Bank of Abyssinia upgraded its data centre at a cost of 100 million Br. The bank is also in the final stages of launching a new core banking system.
The new data centre, which enhanced the networking and security system of the bank, was installed by local firms Websprix PLC and ASA Trading.
“With a broadening customer base and growing competition, the bank needed to upgrade its system,” said Fantahun Demeke, the Abyssinia’s information systems infrastructure director.
The first data centre, which the bank has been using for the past eight years, has been upgraded and will be used as a backup to the new system. It has enabled the bank to upgrade its core banking system as well.
“The centre can integrate different services and systems, unlike the previous data centre,” Fantahun told Fortune. “While we need independent facilities previously, the current accomplishes the same task by integrating them with its software.”
These new investments are in addition to Abyssinia’s piloting of electronic communication methods, including corporate emails, a collaboration suit and service desk system.

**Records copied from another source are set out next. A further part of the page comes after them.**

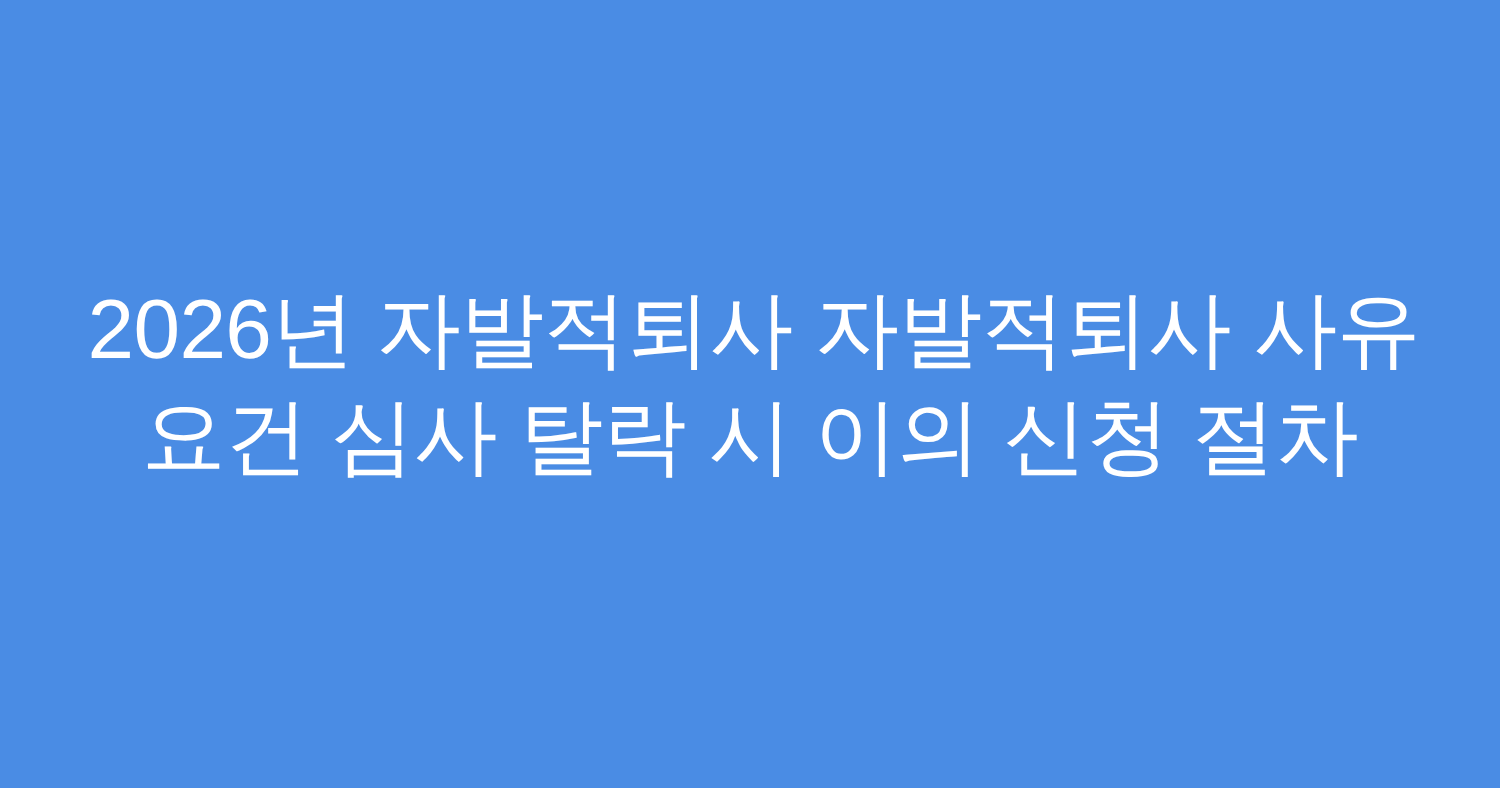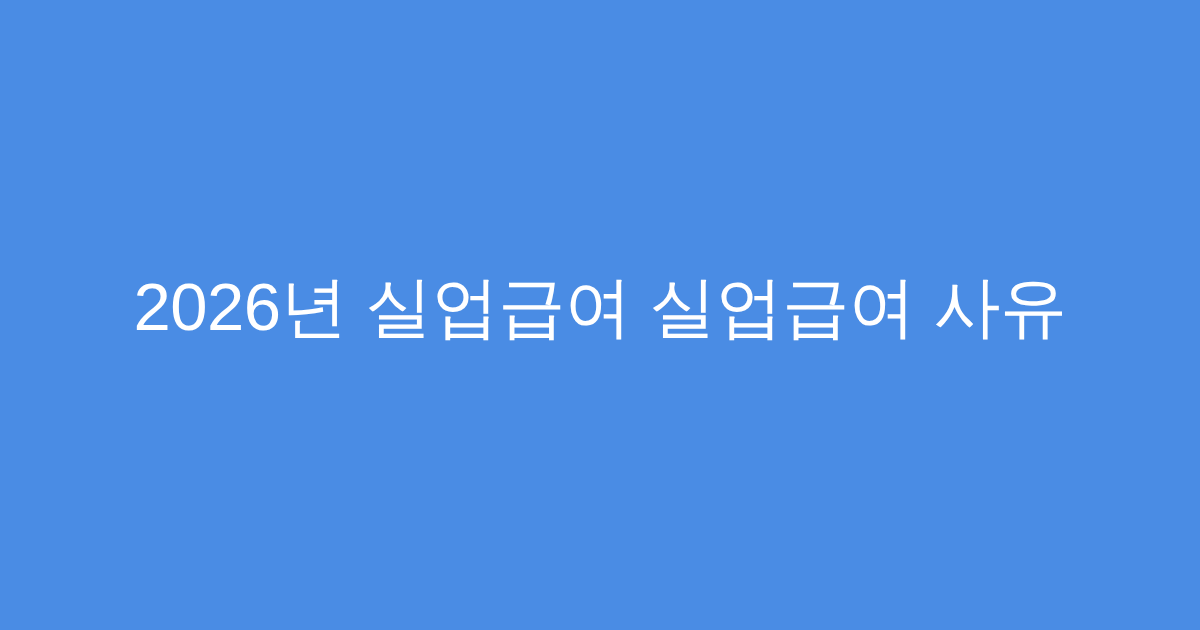--- a/index.html
+++ b/index.html
@@ -49,16 +49,17 @@
     letter-spacing: -0.5px;
     white-space: nowrap;
   }
 </style>
 </head>
 <body>
 
 <div class="card">
 
   <div class="title-block">
-    <span class="title-line">2026년 실업급여 실업급여 사유</span>
+    <span class="title-line">2026년 자발적퇴사 자발적퇴사 사유</span>
+    <span class="title-line">요건 심사 탈락 시 이의 신청 절차</span>
   </div>
 
 </div>
 
 </body></html>

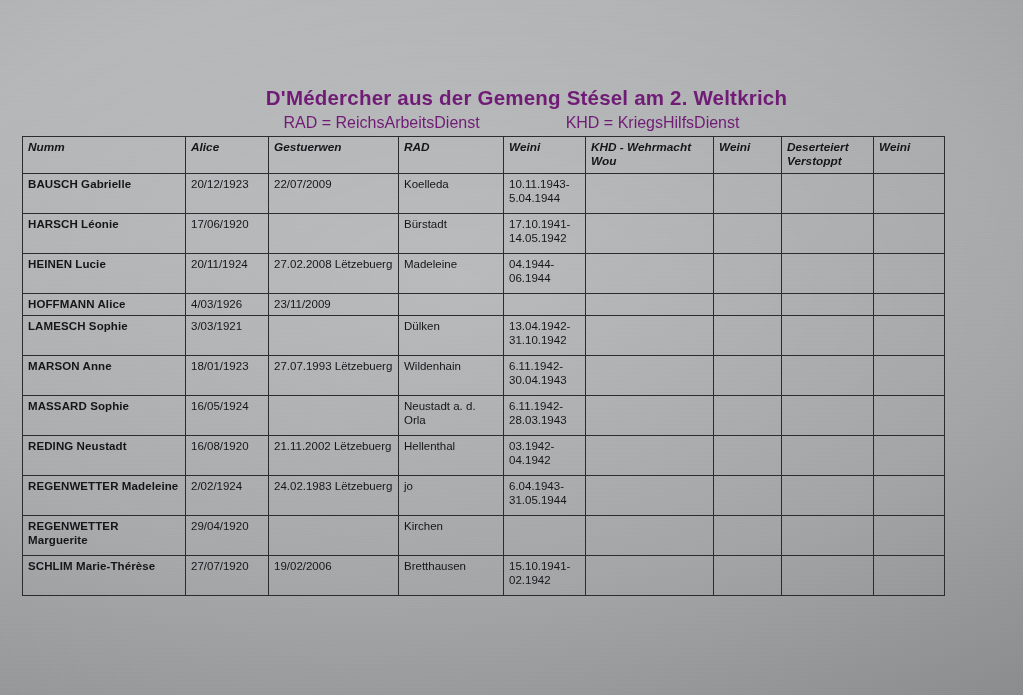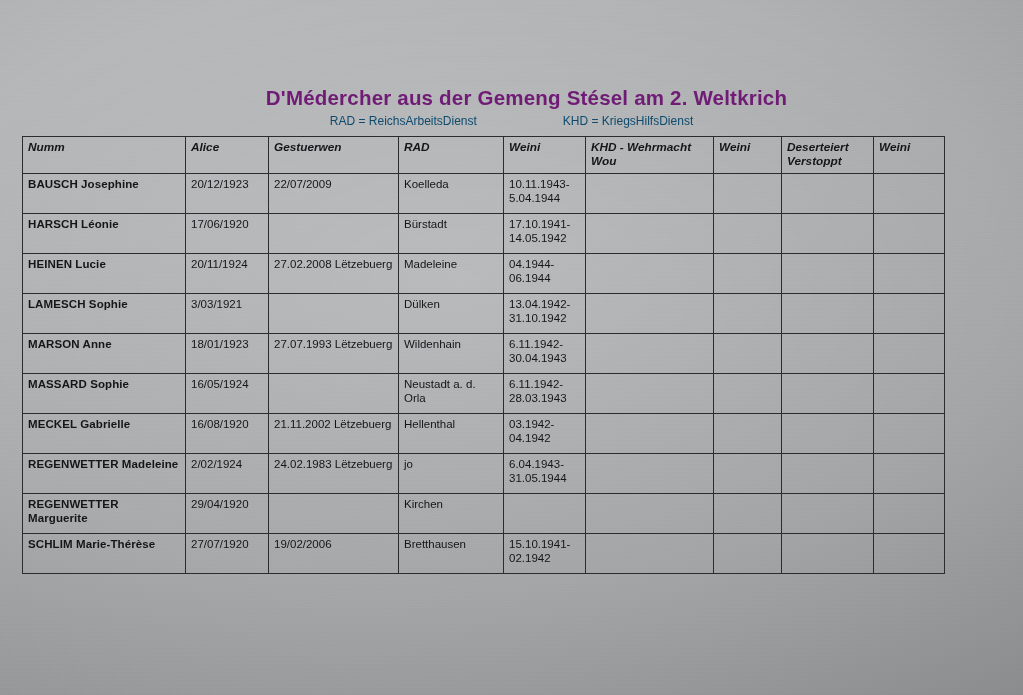--- a/index.html
+++ b/index.html
@@ -43,22 +43,22 @@
     color: #701a75;
     letter-spacing: 0.2px;
     padding-left: 15px;
   }
   .legend-row {
     position: absolute;
     left: 0;
     top: 114px;
     width: 1023px;
     text-align: center;
-    font-size: 12px;
-    color: #0c4a6e;
+    font-size: 16px;
+    color: #701a75;
   }
   .legend-row .legend-rad {
     display: inline-block;
     margin-right: 86px;
   }
   .legend-row .legend-khd {
     display: inline-block;
   }
   table.main-table {
     position: absolute;
@@ -147,21 +147,21 @@
         <th>Weini</th>
         <th>KHD - Wehrmacht Wou</th>
         <th>Weini</th>
         <th>Deserteiert Verstoppt</th>
         <th>Weini</th>
       </tr>
     </thead>
     <tbody>
 
       <tr class="rowtall">
-        <td class="name-cell">BAUSCH Josephine</td>
+        <td class="name-cell">BAUSCH Gabrielle</td>
         <td>20/12/1923</td>
         <td>22/07/2009</td>
         <td>Koelleda</td>
         <td>10.11.1943-5.04.1944</td>
         <td></td>
         <td></td>
         <td></td>
         <td></td>
       </tr>
 
@@ -182,20 +182,31 @@
         <td>20/11/1924</td>
         <td>27.02.2008 Lëtzebuerg</td>
         <td>Madeleine</td>
         <td>04.1944-06.1944</td>
         <td></td>
         <td></td>
         <td></td>
         <td></td>
       </tr>
 
+      <tr>
+        <td class="name-cell">HOFFMANN Alice</td>
+        <td>4/03/1926</td>
+        <td>23/11/2009</td>
+        <td></td>
+        <td></td>
+        <td></td>
+        <td></td>
+        <td></td>
+        <td></td>
+      </tr>
 
       <tr class="rowtall">
         <td class="name-cell">LAMESCH Sophie</td>
         <td>3/03/1921</td>
         <td></td>
         <td>Dülken</td>
         <td>13.04.1942-31.10.1942</td>
         <td></td>
         <td></td>
         <td></td>
@@ -221,21 +232,21 @@
         <td>Neustadt a. d. Orla</td>
         <td>6.11.1942-28.03.1943</td>
         <td></td>
         <td></td>
         <td></td>
         <td></td>
       </tr>
 
 
       <tr class="rowtall">
-        <td class="name-cell">MECKEL Gabrielle</td>
+        <td class="name-cell">REDING Neustadt</td>
         <td>16/08/1920</td>
         <td>21.11.2002 Lëtzebuerg</td>
         <td>Hellenthal</td>
         <td>03.1942-04.1942</td>
         <td></td>
         <td></td>
         <td></td>
         <td></td>
       </tr>
 

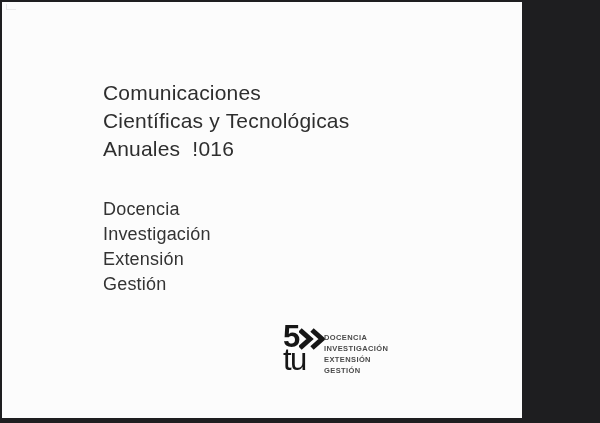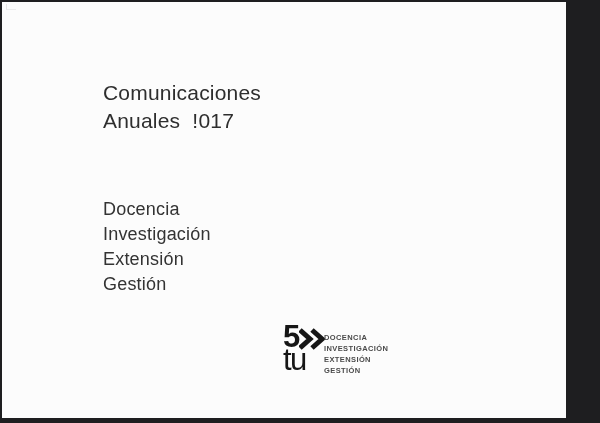--- a/index.html
+++ b/index.html
@@ -6,21 +6,21 @@
   html, body {
     width: 600px; height: 423px;
     font-family: "Liberation Sans", sans-serif;
     overflow: hidden;
   }
   body { background: #1e1e20; position: relative; }
 
   .paper {
     position: absolute;
     left: 2px; top: 2px;
-    width: 564px; height: 416px;
+    width: 520px; height: 416px;
     background: #fcfcfc;
   }
 
   
   .scan-artifact {
     position: absolute; left: 4px; top: 2px;
     width: 10px; height: 6px;
     border-left: 1px solid #d9d9d9;
     border-bottom: 1px solid #e3e3e3;
     opacity: .6;
@@ -77,21 +77,22 @@
 </style>
 </head>
 <body>
 
 <div class="paper">
 
   <span class="scan-artifact"></span>
 
   <div class="cover-title">
     <div class="line">Comunicaciones</div>
-    <div class="line">Anuales  !017</div>
+    <div class="line">Científicas y Tecnológicas</div>
+    <div class="line">Anuales  !016</div>
   </div>
 
   <div class="topics">
     <div>Docencia</div>
     <div>Investigación</div>
     <div>Extensión</div>
     <div>Gestión</div>
   </div>
 
   <div class="logo">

The bank has recently installed a new power supply system, network consuls, security cameras and a live monitoring system.
“We are working to get international certification for the quality and standards we have,” the director added.
Abyssinia currently has 311 branches and an average of 30,000 transactions a day.
“We are also implementing electronic communication systems to avoid paperwork and minimise costs,” Fantahun told Fortune. The bank spent 22.3 million Br on stationary and printing in the past fiscal year.
ASA Trading carried out the facility installation – including that of UPS, network, security camera and power supplies – as part of the bank’s investment, while Webspix was engaged in developing the software aspects.
“We wanted to show such projects can be accomplished with local knowledge,” said Abraham Minwuyelet, business development manager of Websprix. “We have efficiently accomplished the task given by the bank.”
Abyssinia, which registered a net profit of 562.8 million Br in the last financial year, saw a change in the leadership of its information systems department after these investments.
Yoseph Kibret, chief information systems officer, who had been leading the upgrading of the data centre and system scale up was replaced by Daniel Hailu, formerly the vice president of Commercial Bank of Ethiopia’s Enterprise Program Management Office.
Yoseph has joined the financial technology firm, Premium Switch Solutions, as a CEO.
Experts welcome the move by the company in building a new database centre and upgrading its core banking system.
“Such moves should be appreciated, and other banks need to follow in its footsteps,” says Habib Mehammed, a financial industry analyst with a decade and a half of experience. “Technologies enable the bank to introduce additional services and new products.”
But the expert suggests banks need to consider separating their primary and backup data centres in separate facilities for security purposes.